Complete the following:
1. In the piece on office health challenges below, what floor was the writer's call center on?
2. Resume the piece on health challenges in office work below, picking up right after its final sentence.

Selected text:
○ ○ ○

Created on: August 18, 2008   Last Updated: February 04, 2012

Most of us don't consider office work to be detrimental to our health. Recent studies have proved however; that many of us experience both mental and physical health challenges in our office environment. Any work environment is subject to state/federal or provincial health and safety laws; that said many employers don't take them into consideration or do their best to down play them. Here are some typical health challenges involved in office work and what you can do about them.



Physical health challenges: Inadequate mobility and accessibility

We've all worked in one, the office tower that has an elevator that is broken more often than it worked. I worked at one call center on the eighteenth floor, and at 5pm when most offices in the twenty floor tower closed, the overworked elevators would begin to break down, or work so slowly you could end up waiting an hour for one!

After a couple of weeks of hoofing down 18 flights of stairs, with a 100 other employees hard on my heels, I left. It was either that or wait 20 anxious minutes each night until I felt safe to descend. Management was no use, and the bottom line was that they should have rented in a different location that was more accessible to so many employees.

○ ○ ○

Stored records:
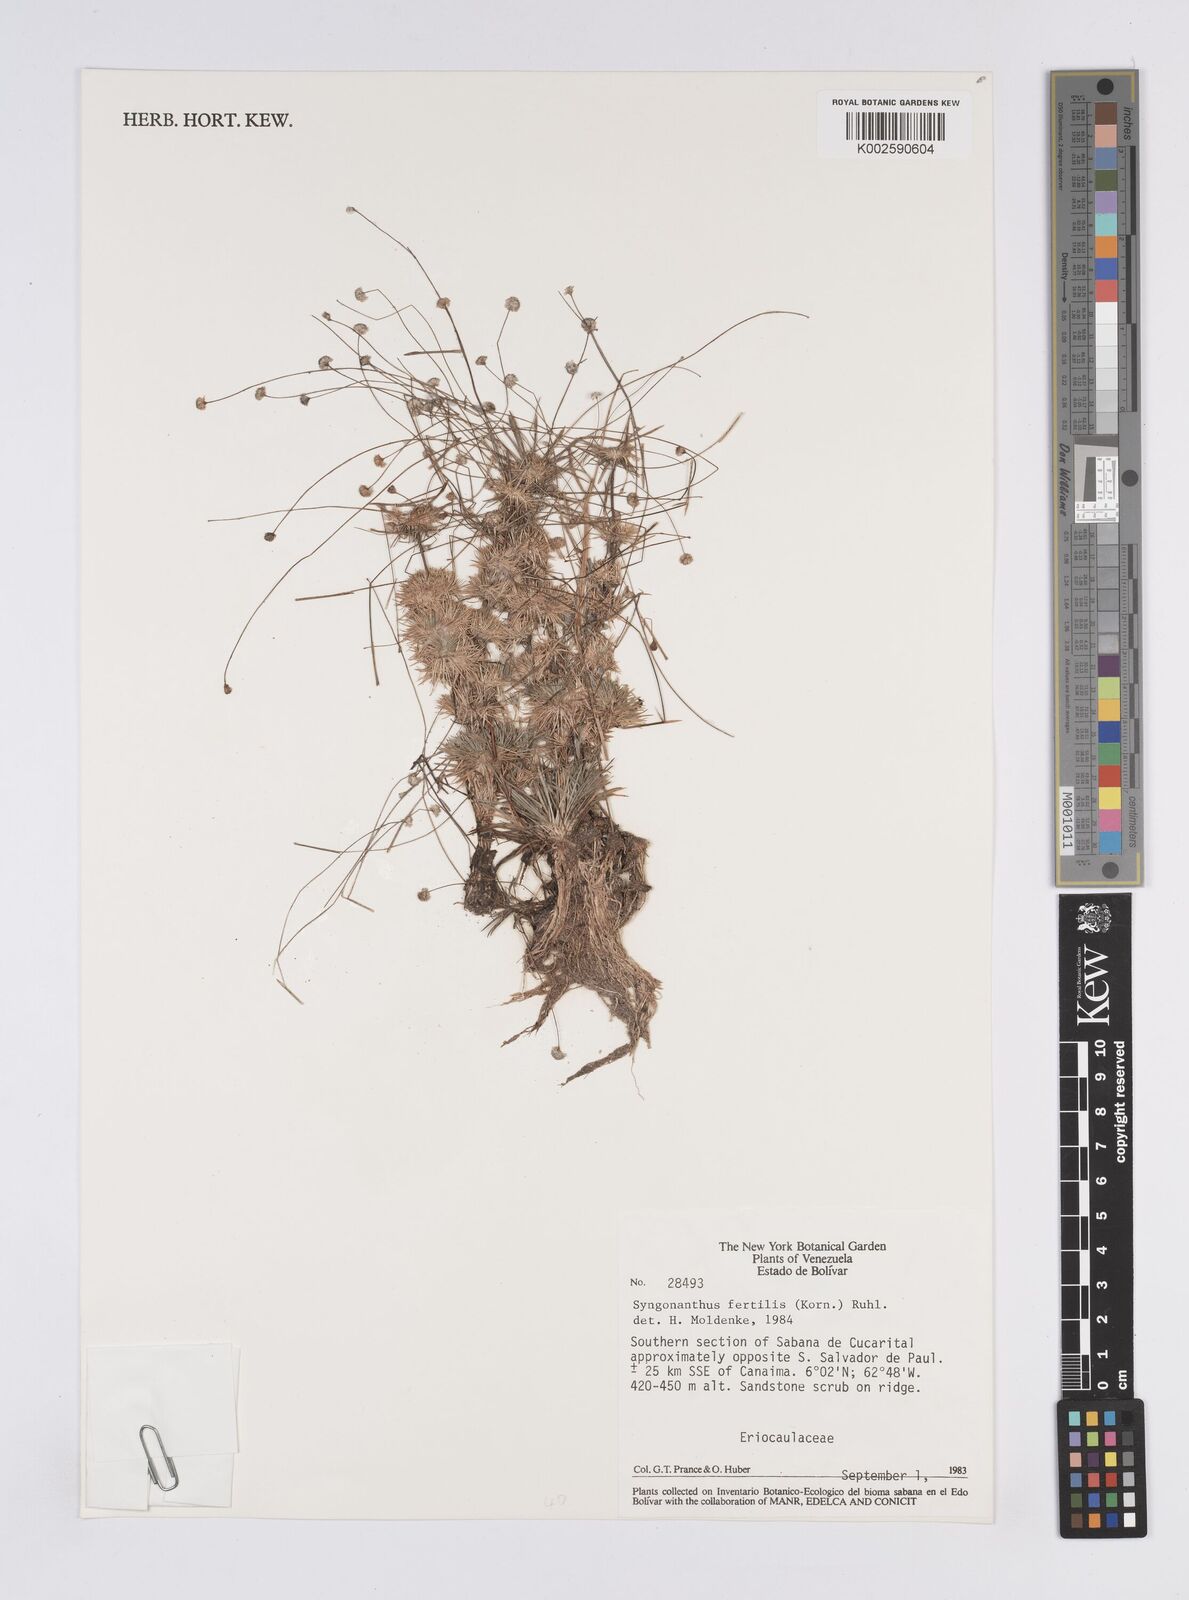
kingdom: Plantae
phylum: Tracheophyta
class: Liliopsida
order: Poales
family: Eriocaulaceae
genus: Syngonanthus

○ ○ ○

Exercise results:
1. The eighteenth floor.

2.
Other inadequate mobility challenges in offices occur when the office itself is difficult to reach. I have worked in several that were not on a bus route; and despite car pooling the closest they could drop me off was three blocks away. I cannot tell you how many times I arrived at work bedraggled from the rain or snow, and in the end this job was just not worth the health challenge. I simply got too many colds!

Inadequate and unsafe storage

Our information world is moving faster and faster and generating more and more paper. Offices are becoming overwhelmed and storage is becoming a problem. I cannot tell you how many offices I worked in as a temp that had inadequate and sometimes dangerous storage areas.

I have had to go up and down rickety wood stairs to damp basements with spiders and goodness knows what else to retrieve old files. Other times I had to go into filing rooms and stand on the top rung of a ladder to retrieve boxes of documents, and I was always afraid of falling. No office employee should be placed in physical difficulties just to do paperwork. If management won't do anything, leave!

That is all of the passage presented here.